▸ EXERCISE:
Report each line from the entries in which "bottom" can be found.
*** Opening SOURCE DATA ***
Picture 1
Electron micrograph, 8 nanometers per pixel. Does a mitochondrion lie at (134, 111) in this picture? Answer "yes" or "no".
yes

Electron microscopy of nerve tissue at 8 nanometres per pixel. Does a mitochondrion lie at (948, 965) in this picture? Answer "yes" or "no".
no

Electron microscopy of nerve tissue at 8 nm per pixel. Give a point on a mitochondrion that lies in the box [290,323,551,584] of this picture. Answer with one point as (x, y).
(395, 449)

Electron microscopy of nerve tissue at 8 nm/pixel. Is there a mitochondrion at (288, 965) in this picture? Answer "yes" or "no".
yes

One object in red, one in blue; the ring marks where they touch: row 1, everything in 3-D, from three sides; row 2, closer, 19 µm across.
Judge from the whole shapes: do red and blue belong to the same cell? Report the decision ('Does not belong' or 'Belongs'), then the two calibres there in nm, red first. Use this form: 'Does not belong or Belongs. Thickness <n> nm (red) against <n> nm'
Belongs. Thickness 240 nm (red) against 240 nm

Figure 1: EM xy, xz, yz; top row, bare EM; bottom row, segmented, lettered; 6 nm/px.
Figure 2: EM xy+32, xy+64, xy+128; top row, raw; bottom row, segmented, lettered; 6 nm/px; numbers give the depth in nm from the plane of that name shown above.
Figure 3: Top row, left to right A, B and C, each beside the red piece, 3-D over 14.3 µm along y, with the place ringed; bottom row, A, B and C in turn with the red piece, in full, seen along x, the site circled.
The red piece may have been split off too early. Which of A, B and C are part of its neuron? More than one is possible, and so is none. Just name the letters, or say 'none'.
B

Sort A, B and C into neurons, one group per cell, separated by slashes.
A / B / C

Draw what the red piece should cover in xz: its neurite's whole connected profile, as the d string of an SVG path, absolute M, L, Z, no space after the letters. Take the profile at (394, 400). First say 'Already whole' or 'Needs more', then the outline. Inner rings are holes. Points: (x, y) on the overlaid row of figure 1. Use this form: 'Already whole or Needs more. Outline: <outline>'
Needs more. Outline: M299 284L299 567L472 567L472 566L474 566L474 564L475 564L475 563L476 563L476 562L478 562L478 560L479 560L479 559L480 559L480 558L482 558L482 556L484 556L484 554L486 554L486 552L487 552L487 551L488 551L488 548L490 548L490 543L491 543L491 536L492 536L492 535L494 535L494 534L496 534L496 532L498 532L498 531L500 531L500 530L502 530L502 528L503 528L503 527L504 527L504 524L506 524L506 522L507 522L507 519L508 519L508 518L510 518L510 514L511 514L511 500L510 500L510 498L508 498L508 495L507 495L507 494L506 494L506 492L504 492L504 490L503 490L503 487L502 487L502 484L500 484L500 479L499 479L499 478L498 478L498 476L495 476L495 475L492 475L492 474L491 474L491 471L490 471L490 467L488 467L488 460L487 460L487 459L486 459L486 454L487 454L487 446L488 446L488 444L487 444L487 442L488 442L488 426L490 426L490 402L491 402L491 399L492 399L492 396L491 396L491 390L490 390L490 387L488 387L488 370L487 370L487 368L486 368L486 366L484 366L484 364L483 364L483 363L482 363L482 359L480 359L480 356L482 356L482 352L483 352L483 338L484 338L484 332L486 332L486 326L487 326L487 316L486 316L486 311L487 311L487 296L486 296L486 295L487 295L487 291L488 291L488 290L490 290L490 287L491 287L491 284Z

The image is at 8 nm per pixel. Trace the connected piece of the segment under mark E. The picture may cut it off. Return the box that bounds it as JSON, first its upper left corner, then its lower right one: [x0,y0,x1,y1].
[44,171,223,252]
*** Closing SOURCE DATA ***
▸ YOUR RESPONSE:
Figure 1: EM xy, xz, yz; top row, bare EM; bottom row, segmented, lettered; 6 nm/px.
Figure 2: EM xy+32, xy+64, xy+128; top row, raw; bottom row, segmented, lettered; 6 nm/px; numbers give the depth in nm from the plane of that name shown above.
Figure 3: Top row, left to right A, B and C, each beside the red piece, 3-D over 14.3 µm along y, with the place ringed; bottom row, A, B and C in turn with the red piece, in full, seen along x, the site circled.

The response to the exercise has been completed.